2015-05-26 13:32:09

by Kirill Tkhai

[permalink] [raw]
Subject: [PATCH 2/2] sched: Update runtime of prev task before doing pick_next_task()

pick_next_task() puts prev rq's task. This may lead to runtime
expiration and to dequeueing of all scheduling class's tasks
because of throttling. And the current logic is that put_prev_task()
must be called in the pick method of next task's class.

This was fixed for RT and DL classes, while fair class have this
problem. So, instead of doing partial solutions, let's update prev
task's runtime for all classes in __schedule() and fix the problem
completelly.

Also, let's freeze the clock during pick_next_task() to be sure
new expirations of runtime won't happen.

Reported-by: Konstantin Khlebnikov <[email protected]>
Reported-by: Mohammed Naser <[email protected]>
Signed-off-by: Kirill Tkhai <[email protected]>
---
kernel/sched/core.c | 3 +++
kernel/sched/deadline.c | 7 -------
kernel/sched/rt.c | 7 -------
3 files changed, 3 insertions(+), 14 deletions(-)

diff --git a/kernel/sched/core.c b/kernel/sched/core.c
index 4eec607..0872280 100644
--- a/kernel/sched/core.c
+++ b/kernel/sched/core.c
@@ -2806,7 +2806,10 @@ static void __sched __schedule(void)

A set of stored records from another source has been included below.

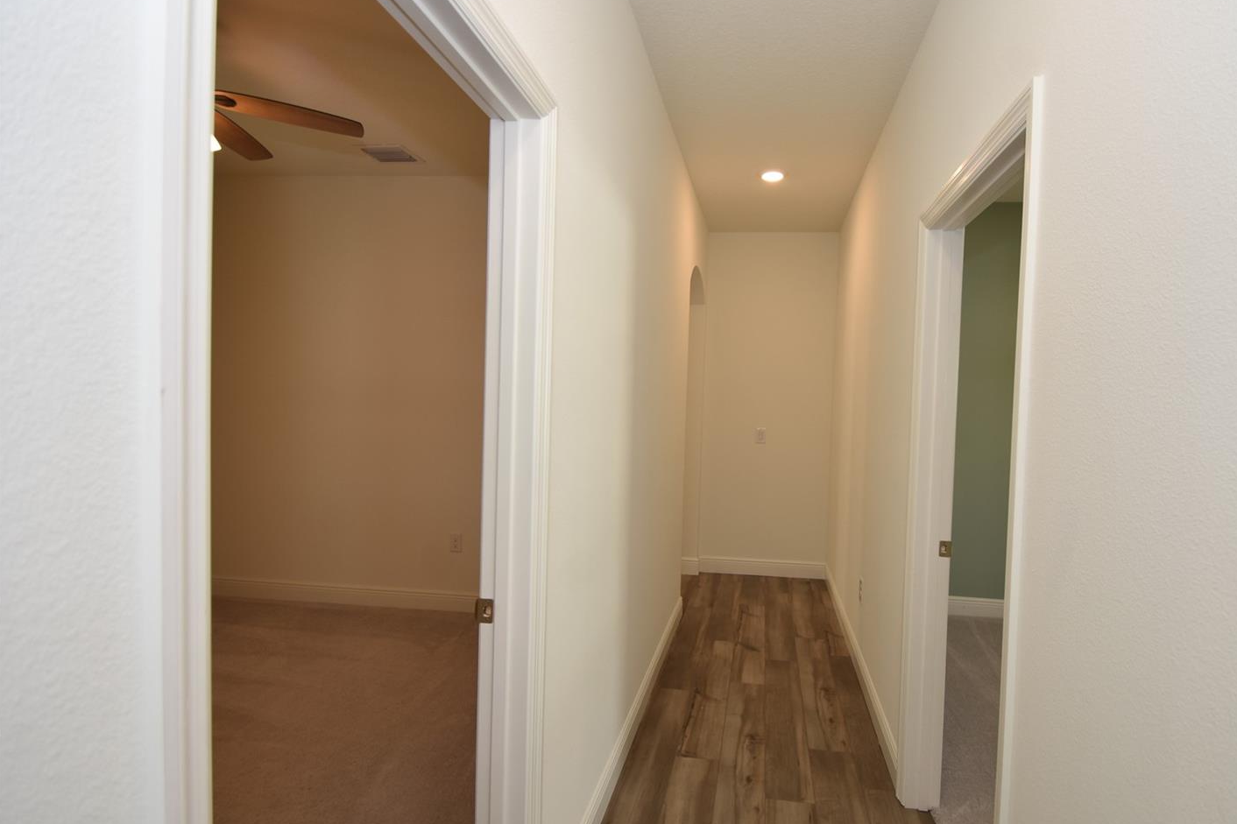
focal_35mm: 17
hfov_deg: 92.8
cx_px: 696
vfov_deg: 70.4
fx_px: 584
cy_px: 412
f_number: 4
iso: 200
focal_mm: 10
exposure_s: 1/60
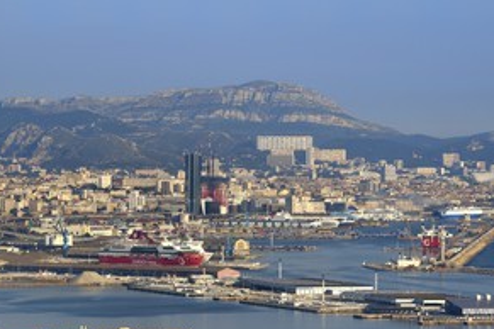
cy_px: 232
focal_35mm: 260
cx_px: 199
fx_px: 3567
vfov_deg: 5.3
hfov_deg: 7.9
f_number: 13
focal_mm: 180
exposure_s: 1/320
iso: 200
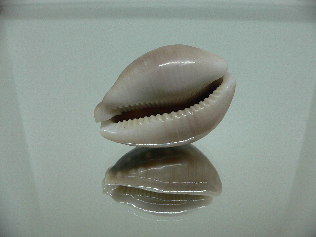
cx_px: 158
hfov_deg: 52.6
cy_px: 118
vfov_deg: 40.7
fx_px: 320
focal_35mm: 35
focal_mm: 4.6
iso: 100
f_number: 2.8
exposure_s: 1/60
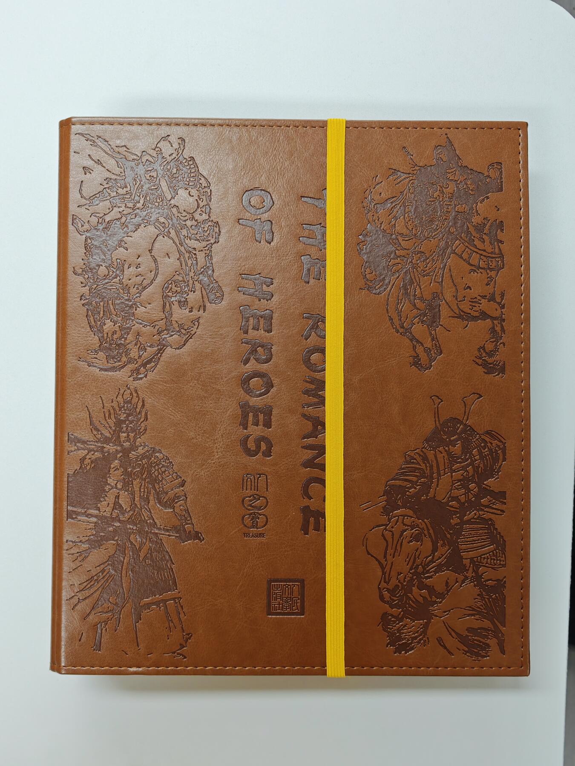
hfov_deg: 40.7
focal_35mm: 35
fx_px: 775
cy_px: 383
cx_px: 288
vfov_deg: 52.6
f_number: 2.8
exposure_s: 1/55.6
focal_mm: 8.72
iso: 200
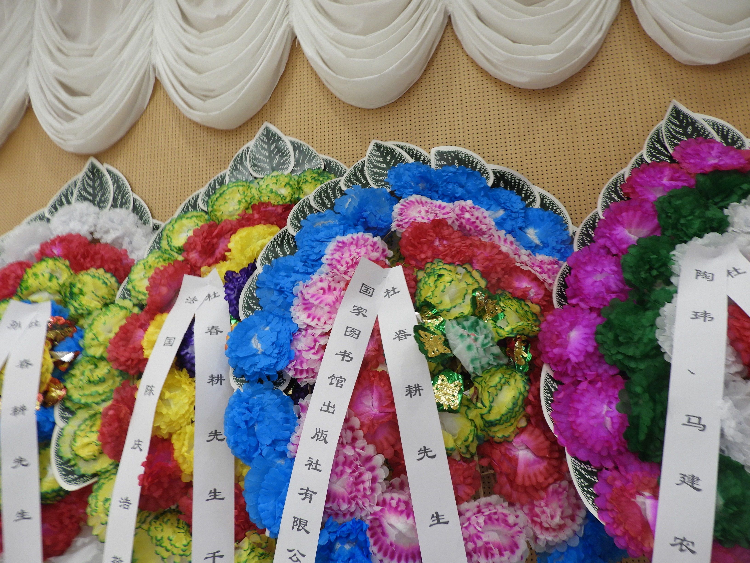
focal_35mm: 24
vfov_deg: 56.8
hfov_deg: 71.6
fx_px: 520
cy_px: 282
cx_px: 375
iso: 110
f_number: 3.3
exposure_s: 1/30
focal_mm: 4.3
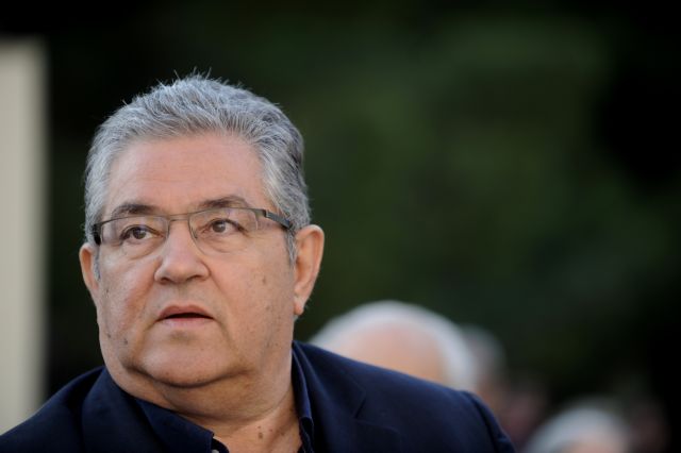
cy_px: 226
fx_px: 2836
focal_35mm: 150
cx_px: 340
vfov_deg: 9.1
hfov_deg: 13.7
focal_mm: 150
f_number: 2.8
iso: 400
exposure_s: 1/640
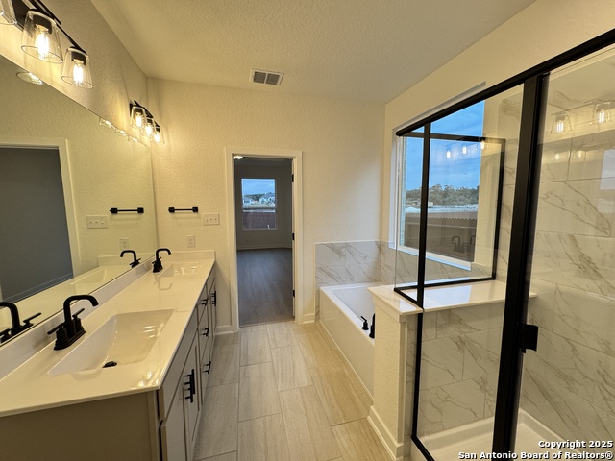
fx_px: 249
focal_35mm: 14
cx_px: 308
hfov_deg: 102.1
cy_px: 230
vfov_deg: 85.7
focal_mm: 2.22
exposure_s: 1/120
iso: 200
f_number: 2.2
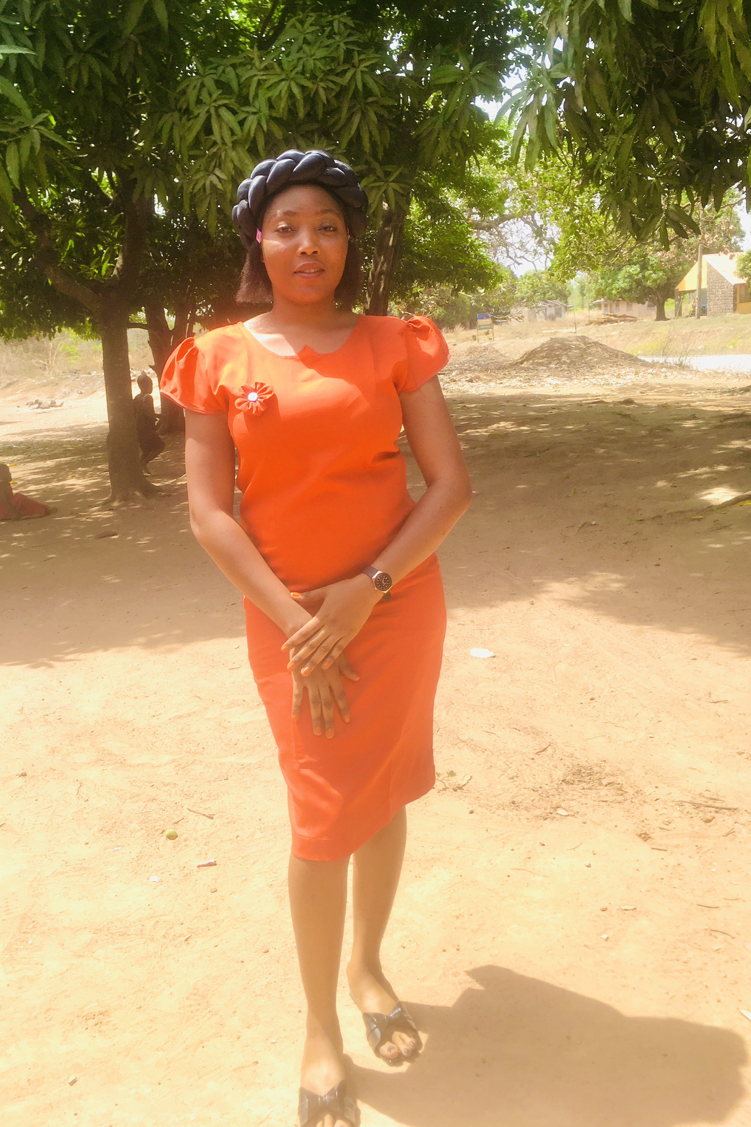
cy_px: 549
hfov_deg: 42.3
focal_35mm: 31
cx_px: 350
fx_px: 970
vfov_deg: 60.3
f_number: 2.2
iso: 25
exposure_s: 1/620
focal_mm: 4.15
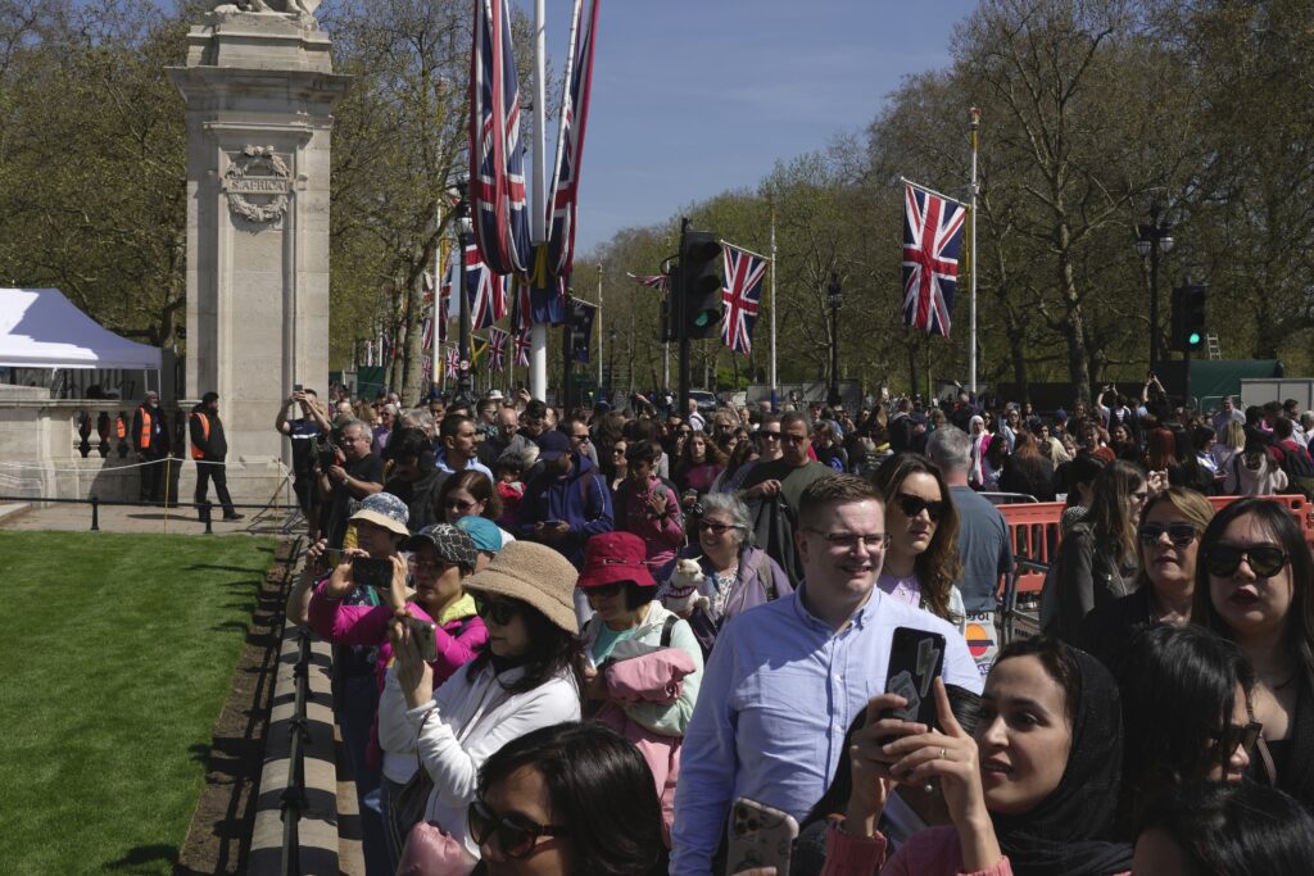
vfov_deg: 37.9
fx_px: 1278
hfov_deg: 54.4
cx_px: 657
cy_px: 438
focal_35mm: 35
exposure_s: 1/500
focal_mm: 35
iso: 160
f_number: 11
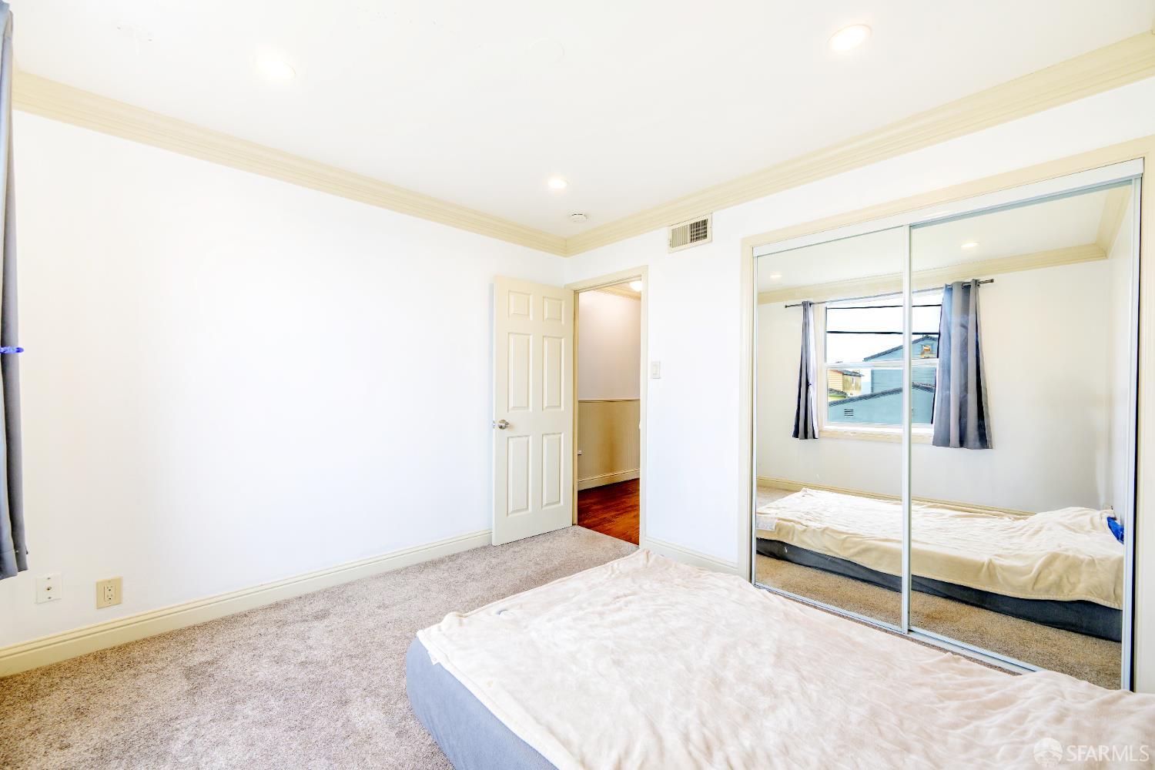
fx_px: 449
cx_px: 578
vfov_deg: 81.2
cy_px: 385
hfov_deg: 104.3
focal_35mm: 14
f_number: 8
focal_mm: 14
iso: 200
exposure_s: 1/100
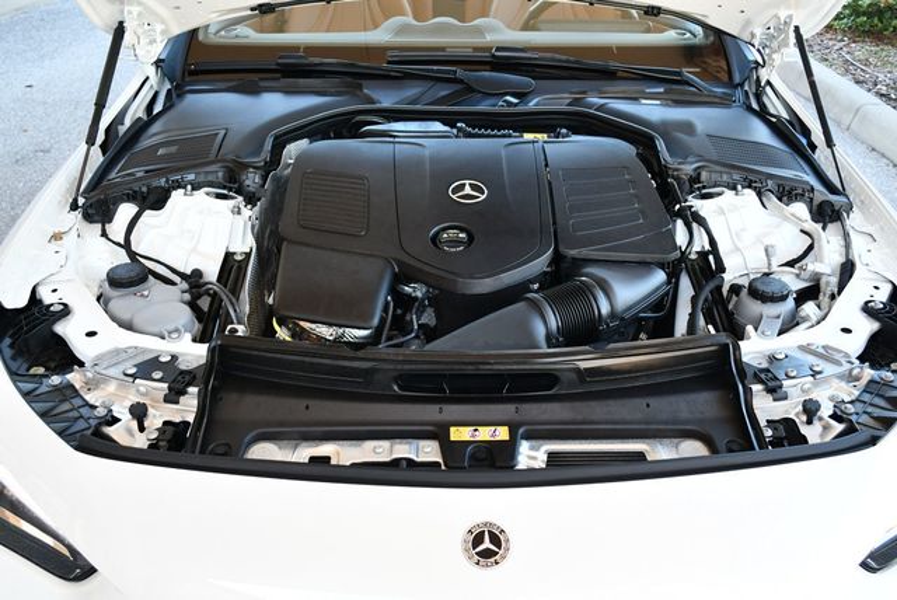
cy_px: 300
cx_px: 448
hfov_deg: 53.1
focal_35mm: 36
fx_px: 898
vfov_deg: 36.9
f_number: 3.5
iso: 560
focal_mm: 18
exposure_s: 1/250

if (task_on_rq_queued(prev))
update_rq_clock(rq);
+ prev->sched_class->update_curr(rq);

+ /* freeze clock to avoid new run time expirations in pick_next_task() */
+ rq_clock_skip_update(rq, true);
next = pick_next_task(rq, prev);
clear_tsk_need_resched(prev);
clear_preempt_need_resched();
diff --git a/kernel/sched/deadline.c b/kernel/sched/deadline.c
index 7a08d59..570eadd 100644
--- a/kernel/sched/deadline.c
+++ b/kernel/sched/deadline.c
@@ -1102,13 +1102,6 @@ struct task_struct *pick_next_task_dl(struct rq *rq, struct task_struct *prev)
return RETRY_TASK;
}

- /*
- * When prev is DL, we may throttle it in put_prev_task().
- * So, we update time before we check for dl_nr_running.
- */
- if (prev->sched_class == &dl_sched_class)
- update_curr_dl(rq);
-
if (unlikely(!dl_rq->dl_nr_running))
return NULL;

diff --git a/kernel/sched/rt.c b/kernel/sched/rt.c
index 7d7093c5..3437e7e 100644
--- a/kernel/sched/rt.c
+++ b/kernel/sched/rt.c
@@ -1480,13 +1480,6 @@ pick_next_task_rt(struct rq *rq, struct task_struct *prev)
return RETRY_TASK;
}

- /*
- * We may dequeue prev's rt_rq in put_prev_task().
- * So, we update time before rt_nr_running check.
- */
- if (prev->sched_class == &rt_sched_class)
- update_curr_rt(rq);
-
if (!rt_rq->rt_queued)
return NULL;




2015-05-26 17:48:42

by Benjamin Segall

[permalink] [raw]
Subject: Re: [PATCH 2/2] sched: Update runtime of prev task before doing pick_next_task()

Kirill Tkhai <[email protected]> writes:

> pick_next_task() puts prev rq's task. This may lead to runtime
> expiration and to dequeueing of all scheduling class's tasks
> because of throttling. And the current logic is that put_prev_task()
> must be called in the pick method of next task's class.
>
> This was fixed for RT and DL classes, while fair class have this
> problem. So, instead of doing partial solutions, let's update prev
> task's runtime for all classes in __schedule() and fix the problem
> completelly.
>
> Also, let's freeze the clock during pick_next_task() to be sure
> new expirations of runtime won't happen.
>
> Reported-by: Konstantin Khlebnikov <[email protected]>
> Reported-by: Mohammed Naser <[email protected]>
> Signed-off-by: Kirill Tkhai <[email protected]>


If this is actually the bug I sent a patch for (and that I was correct
in guessing what the issue /was/, which is not at all certain), this
won't actually eliminate the issue - I couldn't find a race involving
actual updates but did find one with disable/enable.